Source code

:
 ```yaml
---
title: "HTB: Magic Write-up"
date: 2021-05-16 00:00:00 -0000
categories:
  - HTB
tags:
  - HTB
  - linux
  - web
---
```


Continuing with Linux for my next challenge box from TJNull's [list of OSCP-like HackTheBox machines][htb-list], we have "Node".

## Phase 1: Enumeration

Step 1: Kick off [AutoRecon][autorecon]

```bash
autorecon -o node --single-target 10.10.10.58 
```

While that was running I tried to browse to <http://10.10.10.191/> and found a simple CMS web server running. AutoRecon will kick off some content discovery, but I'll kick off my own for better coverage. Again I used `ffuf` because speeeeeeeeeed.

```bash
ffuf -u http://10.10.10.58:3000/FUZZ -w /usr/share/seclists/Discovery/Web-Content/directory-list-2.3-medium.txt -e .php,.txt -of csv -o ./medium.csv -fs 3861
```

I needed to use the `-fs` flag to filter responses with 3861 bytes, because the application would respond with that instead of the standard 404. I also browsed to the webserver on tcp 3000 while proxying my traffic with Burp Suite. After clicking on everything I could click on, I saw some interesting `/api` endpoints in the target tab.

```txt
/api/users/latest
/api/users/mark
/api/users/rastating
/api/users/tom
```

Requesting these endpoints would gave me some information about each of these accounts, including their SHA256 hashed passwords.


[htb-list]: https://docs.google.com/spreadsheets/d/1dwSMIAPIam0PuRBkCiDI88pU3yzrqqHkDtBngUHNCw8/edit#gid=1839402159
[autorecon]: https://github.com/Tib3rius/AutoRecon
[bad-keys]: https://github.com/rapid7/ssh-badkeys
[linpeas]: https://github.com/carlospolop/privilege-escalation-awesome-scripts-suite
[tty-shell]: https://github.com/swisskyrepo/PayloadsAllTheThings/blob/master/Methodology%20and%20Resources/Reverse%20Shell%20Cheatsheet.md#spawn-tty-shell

****

- **REQUIRED ACTION**:
Write the material out again in full, leaving no line out.

- **OUTPUT BELOW**:
Source code

:
 ```yaml
---
title: "HTB: Magic Write-up"
date: 2021-05-16 00:00:00 -0000
categories:
  - HTB
tags:
  - HTB
  - linux
  - web
---
```


Continuing with Linux for my next challenge box from TJNull's [list of OSCP-like HackTheBox machines][htb-list], we have "Node".

## Phase 1: Enumeration

Step 1: Kick off [AutoRecon][autorecon]

```bash
autorecon -o node --single-target 10.10.10.58 
```

While that was running I tried to browse to <http://10.10.10.191/> and found a simple CMS web server running. AutoRecon will kick off some content discovery, but I'll kick off my own for better coverage. Again I used `ffuf` because speeeeeeeeeed.

```bash
ffuf -u http://10.10.10.58:3000/FUZZ -w /usr/share/seclists/Discovery/Web-Content/directory-list-2.3-medium.txt -e .php,.txt -of csv -o ./medium.csv -fs 3861
```

I needed to use the `-fs` flag to filter responses with 3861 bytes, because the application would respond with that instead of the standard 404. I also browsed to the webserver on tcp 3000 while proxying my traffic with Burp Suite. After clicking on everything I could click on, I saw some interesting `/api` endpoints in the target tab.

```txt
/api/users/latest
/api/users/mark
/api/users/rastating
/api/users/tom
```

Requesting these endpoints would gave me some information about each of these accounts, including their SHA256 hashed passwords.


[htb-list]: https://docs.google.com/spreadsheets/d/1dwSMIAPIam0PuRBkCiDI88pU3yzrqqHkDtBngUHNCw8/edit#gid=1839402159
[autorecon]: https://github.com/Tib3rius/AutoRecon
[bad-keys]: https://github.com/rapid7/ssh-badkeys
[linpeas]: https://github.com/carlospolop/privilege-escalation-awesome-scripts-suite
[tty-shell]: https://github.com/swisskyrepo/PayloadsAllTheThings/blob/master/Methodology%20and%20Resources/Reverse%20Shell%20Cheatsheet.md#spawn-tty-shell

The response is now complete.